I was walking through an arrivals terminal in Bristol (UK) Airport watching screens of Trump giving his speech on Sky News. There was no sound on so I couldn’t hear what he was saying but you could tell from the way his shoulders were hunched and his hands were accordion-ing he was extremely pissed off and defensive. Sad!

Daphne McHugh's avatar

Could you see sad little Marco wilting and longing to be dead in hell rather than there?

Dave Yell's avatar

That was his soul leaving his body.

Quinazoline's avatar

I think that happened a while ago when he made his Faustian bargain.

B Breivogel's avatar

Marco looked liked a little boy with a full bladder.

suzc's avatar

Rubio is miserable because he is sentient. Lutnick is neither.

James DEmilio's avatar

Lutnick may have been smiling over the big money-making operation in the slush fund for Iranian reconstruction.

Quinazoline's avatar

I tend to agree about Rubio - but why won't he get out or do something about it? How sentient is he really?

David Court's avatar

Couldn't have happened to a more deserving ignoramous who believes in baffling them with bulls--- because he has never dazzled anyone with his "brilliance".

Dave Yell's avatar

While drinking water

Karen D's avatar

The air-accordion is his favorite instrument 😅

Probably the reason his hands are so bruised 🙄

Ann Williams's avatar

It’s such a body-language tell.

Tim Coffey's avatar

"“The one thing I didn’t want to see was economic catastrophe. If you kept this going, that could have happened,” Trump said."

< Tim falls off his chair laughing his arse off >

If only the president had advisors that would have warned him about the economic consequences of launching a war against Iran back in January/February.

Wait. He did have advisors? He just ignored them and launched a war against Iran anyway.

< Tim starts laughing his arse off again >

Congrats, MAGA. Orange Caligula got played like a two dollar banjo and he betrayed the lot of you. Again.

bitchybitchybitchy's avatar

He doesn't have advisors. He has sycophants and cheerleaders.

Dave Yell's avatar

and they are his advisors

Mike Lew's avatar

Why would he need advisors? He knows more off the top of his head than anyone alive.

Steve Messere's avatar

Churchill's definitive six-volume account of WWII vividly presents how war is simply about math. The purest expression of Churchill’s mathematical view of the war happened on the night of December 7, 1941. When he learned of the Japanese attack on Pearl Harbor, he didn't panic about a new, global front opening up—instead, he wrote that he "slept the sleep of the saved."

→ **Data extracts**
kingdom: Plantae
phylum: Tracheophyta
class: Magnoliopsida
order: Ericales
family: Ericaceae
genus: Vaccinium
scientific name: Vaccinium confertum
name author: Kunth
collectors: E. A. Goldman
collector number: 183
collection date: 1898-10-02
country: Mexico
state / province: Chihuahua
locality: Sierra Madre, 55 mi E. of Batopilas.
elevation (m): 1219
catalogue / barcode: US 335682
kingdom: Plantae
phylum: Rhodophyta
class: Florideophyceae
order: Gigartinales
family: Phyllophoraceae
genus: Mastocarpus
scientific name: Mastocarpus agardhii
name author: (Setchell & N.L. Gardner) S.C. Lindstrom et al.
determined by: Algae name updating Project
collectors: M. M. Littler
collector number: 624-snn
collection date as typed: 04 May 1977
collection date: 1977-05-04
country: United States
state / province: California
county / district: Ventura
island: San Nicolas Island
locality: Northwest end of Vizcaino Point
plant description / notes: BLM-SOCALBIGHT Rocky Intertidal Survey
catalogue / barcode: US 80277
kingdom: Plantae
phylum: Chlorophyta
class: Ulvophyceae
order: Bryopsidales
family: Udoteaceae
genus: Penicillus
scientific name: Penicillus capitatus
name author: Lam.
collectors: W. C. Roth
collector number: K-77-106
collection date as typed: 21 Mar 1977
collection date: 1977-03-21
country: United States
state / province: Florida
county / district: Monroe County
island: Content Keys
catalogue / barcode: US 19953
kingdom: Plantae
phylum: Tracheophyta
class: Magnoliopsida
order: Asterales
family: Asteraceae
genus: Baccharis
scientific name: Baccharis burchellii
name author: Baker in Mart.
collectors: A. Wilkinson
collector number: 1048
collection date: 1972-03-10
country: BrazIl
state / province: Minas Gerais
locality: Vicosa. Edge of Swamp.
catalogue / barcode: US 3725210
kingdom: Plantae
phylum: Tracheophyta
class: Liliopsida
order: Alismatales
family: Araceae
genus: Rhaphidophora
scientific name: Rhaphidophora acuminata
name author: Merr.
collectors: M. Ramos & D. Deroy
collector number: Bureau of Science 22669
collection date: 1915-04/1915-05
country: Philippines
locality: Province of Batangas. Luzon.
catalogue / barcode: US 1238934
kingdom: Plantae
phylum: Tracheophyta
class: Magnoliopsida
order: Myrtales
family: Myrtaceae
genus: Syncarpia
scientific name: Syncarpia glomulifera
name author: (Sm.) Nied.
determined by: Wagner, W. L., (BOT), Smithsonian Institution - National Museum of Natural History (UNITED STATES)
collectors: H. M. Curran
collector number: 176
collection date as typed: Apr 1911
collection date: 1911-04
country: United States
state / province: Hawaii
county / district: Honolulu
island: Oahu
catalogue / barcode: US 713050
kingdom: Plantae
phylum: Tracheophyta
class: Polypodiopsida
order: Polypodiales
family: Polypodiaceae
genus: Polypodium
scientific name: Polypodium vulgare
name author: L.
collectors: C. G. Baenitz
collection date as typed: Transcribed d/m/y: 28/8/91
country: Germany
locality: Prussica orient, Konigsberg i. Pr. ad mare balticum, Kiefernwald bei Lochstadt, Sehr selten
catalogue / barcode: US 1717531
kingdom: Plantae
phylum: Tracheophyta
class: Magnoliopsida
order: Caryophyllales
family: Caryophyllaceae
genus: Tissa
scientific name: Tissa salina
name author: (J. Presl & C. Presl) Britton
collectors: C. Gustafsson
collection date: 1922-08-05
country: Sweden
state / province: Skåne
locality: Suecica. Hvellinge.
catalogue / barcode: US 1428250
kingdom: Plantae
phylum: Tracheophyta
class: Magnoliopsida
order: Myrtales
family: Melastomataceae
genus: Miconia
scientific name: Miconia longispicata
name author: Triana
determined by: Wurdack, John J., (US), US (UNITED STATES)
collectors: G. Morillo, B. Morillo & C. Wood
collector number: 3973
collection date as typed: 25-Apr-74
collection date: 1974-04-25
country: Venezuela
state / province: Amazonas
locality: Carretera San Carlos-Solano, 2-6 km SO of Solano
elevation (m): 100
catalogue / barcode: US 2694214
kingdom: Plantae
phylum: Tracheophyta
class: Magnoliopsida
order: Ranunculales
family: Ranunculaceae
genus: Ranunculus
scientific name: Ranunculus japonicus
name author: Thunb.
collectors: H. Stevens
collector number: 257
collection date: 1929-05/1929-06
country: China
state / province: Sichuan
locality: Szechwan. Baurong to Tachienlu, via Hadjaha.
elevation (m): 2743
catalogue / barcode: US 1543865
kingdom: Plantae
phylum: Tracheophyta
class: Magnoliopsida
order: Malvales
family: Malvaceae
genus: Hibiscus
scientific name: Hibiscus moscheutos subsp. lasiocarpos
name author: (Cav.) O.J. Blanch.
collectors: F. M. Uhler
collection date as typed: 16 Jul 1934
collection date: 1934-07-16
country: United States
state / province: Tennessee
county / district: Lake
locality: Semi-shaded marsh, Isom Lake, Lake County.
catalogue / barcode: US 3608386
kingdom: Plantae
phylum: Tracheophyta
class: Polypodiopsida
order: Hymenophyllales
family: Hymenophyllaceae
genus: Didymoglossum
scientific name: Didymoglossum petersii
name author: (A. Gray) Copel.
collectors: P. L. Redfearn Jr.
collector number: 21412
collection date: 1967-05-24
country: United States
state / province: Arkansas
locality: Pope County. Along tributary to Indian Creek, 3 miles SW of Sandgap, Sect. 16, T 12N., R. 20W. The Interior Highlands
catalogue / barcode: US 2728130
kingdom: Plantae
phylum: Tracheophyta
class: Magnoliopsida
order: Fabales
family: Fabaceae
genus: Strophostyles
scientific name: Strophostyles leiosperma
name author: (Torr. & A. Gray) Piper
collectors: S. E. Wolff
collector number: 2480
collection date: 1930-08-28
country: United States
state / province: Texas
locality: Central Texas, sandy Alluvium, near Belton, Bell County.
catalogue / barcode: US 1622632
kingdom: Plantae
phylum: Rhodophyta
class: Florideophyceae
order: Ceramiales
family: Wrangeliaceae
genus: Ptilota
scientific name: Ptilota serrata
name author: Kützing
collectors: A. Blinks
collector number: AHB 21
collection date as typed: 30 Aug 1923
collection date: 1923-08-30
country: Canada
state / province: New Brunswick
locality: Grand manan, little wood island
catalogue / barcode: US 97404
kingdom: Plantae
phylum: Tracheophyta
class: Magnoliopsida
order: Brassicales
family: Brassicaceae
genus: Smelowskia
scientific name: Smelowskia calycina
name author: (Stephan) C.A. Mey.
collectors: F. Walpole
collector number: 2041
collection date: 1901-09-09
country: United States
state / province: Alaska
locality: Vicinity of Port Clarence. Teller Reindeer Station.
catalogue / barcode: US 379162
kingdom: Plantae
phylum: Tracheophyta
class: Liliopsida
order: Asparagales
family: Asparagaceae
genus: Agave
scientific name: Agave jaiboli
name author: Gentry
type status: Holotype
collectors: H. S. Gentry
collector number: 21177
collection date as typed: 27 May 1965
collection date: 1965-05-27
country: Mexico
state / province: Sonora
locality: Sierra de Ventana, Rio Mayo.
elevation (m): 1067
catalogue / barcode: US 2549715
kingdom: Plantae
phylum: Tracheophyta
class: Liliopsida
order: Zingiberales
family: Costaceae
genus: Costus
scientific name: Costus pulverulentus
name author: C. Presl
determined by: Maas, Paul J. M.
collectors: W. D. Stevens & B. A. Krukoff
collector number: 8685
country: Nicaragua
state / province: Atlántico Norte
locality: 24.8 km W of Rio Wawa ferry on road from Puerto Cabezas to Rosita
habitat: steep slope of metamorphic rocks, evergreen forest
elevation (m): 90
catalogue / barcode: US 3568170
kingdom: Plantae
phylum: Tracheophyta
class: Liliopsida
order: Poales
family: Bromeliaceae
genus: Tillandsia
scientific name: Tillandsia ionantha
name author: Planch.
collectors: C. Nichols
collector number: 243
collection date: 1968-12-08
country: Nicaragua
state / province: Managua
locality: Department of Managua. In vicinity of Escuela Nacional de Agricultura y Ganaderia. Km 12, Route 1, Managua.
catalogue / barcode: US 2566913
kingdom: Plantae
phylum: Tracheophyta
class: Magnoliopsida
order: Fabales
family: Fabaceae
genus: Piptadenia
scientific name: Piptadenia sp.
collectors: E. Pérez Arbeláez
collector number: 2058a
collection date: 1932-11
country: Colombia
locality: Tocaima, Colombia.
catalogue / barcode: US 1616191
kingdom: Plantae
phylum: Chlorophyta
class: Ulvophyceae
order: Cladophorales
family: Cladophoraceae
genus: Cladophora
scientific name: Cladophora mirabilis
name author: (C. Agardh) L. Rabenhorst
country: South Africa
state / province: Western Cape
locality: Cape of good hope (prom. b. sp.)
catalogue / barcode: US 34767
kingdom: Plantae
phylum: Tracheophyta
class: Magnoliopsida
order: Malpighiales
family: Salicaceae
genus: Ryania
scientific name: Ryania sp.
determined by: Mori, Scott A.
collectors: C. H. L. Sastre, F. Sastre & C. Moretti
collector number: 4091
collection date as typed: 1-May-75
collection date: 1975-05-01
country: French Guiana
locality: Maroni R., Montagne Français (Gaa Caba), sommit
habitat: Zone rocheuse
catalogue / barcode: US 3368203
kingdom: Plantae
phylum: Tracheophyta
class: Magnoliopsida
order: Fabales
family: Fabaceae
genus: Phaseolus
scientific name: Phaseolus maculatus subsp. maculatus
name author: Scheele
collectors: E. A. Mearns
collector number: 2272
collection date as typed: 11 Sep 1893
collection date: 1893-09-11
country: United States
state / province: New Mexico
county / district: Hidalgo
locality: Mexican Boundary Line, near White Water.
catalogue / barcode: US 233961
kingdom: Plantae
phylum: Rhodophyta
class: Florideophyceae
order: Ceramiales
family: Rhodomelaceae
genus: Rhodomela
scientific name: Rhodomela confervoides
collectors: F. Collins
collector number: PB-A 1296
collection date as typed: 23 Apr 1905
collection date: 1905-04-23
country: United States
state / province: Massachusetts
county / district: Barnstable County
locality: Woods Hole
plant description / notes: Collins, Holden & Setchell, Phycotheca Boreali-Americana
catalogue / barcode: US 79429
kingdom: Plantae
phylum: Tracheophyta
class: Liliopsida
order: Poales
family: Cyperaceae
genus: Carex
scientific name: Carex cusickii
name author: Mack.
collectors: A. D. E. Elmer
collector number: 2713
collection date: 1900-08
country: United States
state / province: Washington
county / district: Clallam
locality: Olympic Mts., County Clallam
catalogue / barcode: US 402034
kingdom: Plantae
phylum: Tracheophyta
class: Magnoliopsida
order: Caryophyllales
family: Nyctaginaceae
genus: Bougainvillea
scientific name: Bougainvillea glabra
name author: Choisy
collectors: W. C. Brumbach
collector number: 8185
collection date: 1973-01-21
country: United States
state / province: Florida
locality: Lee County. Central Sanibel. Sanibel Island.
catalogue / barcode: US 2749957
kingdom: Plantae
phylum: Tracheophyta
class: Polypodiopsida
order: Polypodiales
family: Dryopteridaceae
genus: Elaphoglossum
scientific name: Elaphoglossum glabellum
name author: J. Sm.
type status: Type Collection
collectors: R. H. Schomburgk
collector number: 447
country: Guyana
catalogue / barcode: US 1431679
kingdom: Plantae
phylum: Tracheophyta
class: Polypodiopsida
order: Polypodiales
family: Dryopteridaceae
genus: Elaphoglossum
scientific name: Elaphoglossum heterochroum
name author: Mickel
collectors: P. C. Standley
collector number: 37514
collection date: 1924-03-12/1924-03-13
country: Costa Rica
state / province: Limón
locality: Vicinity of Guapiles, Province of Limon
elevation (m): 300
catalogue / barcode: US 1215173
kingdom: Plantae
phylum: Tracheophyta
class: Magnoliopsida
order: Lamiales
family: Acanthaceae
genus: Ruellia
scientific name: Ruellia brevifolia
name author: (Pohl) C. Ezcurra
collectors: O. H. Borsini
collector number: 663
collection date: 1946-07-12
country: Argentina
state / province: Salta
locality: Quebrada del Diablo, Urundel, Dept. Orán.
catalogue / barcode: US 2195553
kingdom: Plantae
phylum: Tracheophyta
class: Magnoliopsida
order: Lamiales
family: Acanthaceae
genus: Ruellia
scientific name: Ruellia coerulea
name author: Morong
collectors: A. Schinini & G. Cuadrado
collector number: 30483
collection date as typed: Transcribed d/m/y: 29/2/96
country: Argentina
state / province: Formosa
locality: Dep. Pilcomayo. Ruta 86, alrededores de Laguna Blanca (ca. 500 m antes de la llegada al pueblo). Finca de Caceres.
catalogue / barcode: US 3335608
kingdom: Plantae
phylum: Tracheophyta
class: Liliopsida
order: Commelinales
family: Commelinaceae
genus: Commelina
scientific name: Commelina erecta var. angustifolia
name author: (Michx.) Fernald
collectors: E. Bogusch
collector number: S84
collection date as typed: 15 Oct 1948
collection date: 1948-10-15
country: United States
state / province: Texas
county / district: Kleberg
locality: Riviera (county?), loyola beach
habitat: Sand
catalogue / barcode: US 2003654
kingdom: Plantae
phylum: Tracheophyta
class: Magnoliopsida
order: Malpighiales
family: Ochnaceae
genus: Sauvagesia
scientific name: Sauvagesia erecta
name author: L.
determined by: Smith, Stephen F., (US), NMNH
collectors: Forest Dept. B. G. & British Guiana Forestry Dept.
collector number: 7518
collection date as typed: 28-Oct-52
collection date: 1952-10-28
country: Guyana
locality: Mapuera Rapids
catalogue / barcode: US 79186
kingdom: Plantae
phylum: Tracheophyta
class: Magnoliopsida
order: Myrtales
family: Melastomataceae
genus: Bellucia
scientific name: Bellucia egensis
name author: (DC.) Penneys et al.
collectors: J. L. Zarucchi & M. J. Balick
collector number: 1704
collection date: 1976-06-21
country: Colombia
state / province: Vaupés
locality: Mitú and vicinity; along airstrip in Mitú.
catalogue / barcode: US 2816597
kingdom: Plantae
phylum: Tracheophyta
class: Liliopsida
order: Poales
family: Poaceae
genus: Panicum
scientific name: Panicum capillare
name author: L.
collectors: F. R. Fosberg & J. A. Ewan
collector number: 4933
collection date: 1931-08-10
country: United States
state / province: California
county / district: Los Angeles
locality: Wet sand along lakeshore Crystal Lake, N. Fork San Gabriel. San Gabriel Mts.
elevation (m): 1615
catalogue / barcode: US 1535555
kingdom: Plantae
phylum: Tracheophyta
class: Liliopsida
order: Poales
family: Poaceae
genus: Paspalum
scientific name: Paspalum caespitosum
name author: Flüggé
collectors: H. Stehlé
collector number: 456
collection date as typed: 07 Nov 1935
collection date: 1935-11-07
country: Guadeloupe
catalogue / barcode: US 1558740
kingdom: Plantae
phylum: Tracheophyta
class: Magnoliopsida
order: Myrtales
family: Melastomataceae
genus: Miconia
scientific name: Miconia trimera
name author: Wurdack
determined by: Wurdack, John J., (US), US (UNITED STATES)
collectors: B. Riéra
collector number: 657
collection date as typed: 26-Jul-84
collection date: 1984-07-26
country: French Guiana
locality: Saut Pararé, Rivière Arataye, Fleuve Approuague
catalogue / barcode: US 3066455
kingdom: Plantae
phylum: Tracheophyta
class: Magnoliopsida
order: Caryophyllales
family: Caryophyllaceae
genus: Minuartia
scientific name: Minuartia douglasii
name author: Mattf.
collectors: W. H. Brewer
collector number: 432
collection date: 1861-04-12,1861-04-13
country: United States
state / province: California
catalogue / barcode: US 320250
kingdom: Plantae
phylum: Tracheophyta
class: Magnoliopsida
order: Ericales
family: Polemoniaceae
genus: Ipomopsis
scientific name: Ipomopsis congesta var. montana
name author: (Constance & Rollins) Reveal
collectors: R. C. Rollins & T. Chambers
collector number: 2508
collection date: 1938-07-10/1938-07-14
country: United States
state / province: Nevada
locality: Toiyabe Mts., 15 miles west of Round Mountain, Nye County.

→ **Work request A**
Repeat the part of the comment thread on Trump's speech that begins at "Congrats, MAGA. Orange" and stops after "than anyone alive.", keeping every word as it appears.
→ **Work request B**
Write the next part of the comment thread on Trump's speech, starting after its last sentence.

→ **Exercise result A**
Congrats, MAGA. Orange Caligula got played like a two dollar banjo and he betrayed the lot of you. Again.

bitchybitchybitchy's avatar

He doesn't have advisors. He has sycophants and cheerleaders.

Dave Yell's avatar

and they are his advisors

Mike Lew's avatar

Why would he need advisors? He knows more off the top of his head than anyone alive.

→ **Exercise result B**
Churchill realized that once the United States was fully committed alongside the British Empire and the Soviet Union, the combined GDP, population, steel production, and access to raw materials of the "Grand Alliance" vastly dwarfed those of the Axis powers. The ultimate outcome was no longer a question of tactical brilliance, but of inescapable arithmetic.

Trump and his entire team of misfits failed this simple test.

Iran had the math right, and they remain in control of the world's economies, save China, which remains carefully free of imminent crisis, with massive reserves and a full-steam commitment to changing its energy paradigm, with booming industries in renewables, super-critical CO2, and nuclear. As of May 2026, EVs accounted for a record 62.9% of the Chinese retail auto market share and now account for over 60% of all EVs sold globally.

While we've clearly lost this battle, Trump sealed our fate; we've lost our future place in the world, and every MAGA-voting idiot has delivered this tragic outcome.

Richard Kane's avatar

Whether you liked his politics or not, you have to admit that Churchill was a man who was an expert at reading the "political room". trump on the other hand, can't read at all.

Eva Seifert's avatar

Trouble is that the people around him are capable of reading him and getting him to do what they want. Look at those two men behind him. Rubio is clearly in pain. Lutnick on the other hand is smirking - he's getting everything he wants.

B Breivogel's avatar

Lutnick is a full blown sycophant.

A base parasite on the decaying body of DJT.

Steve Messere's avatar

And a numbskull who is driving us hard aground.

Dave Yell's avatar

So noticeable!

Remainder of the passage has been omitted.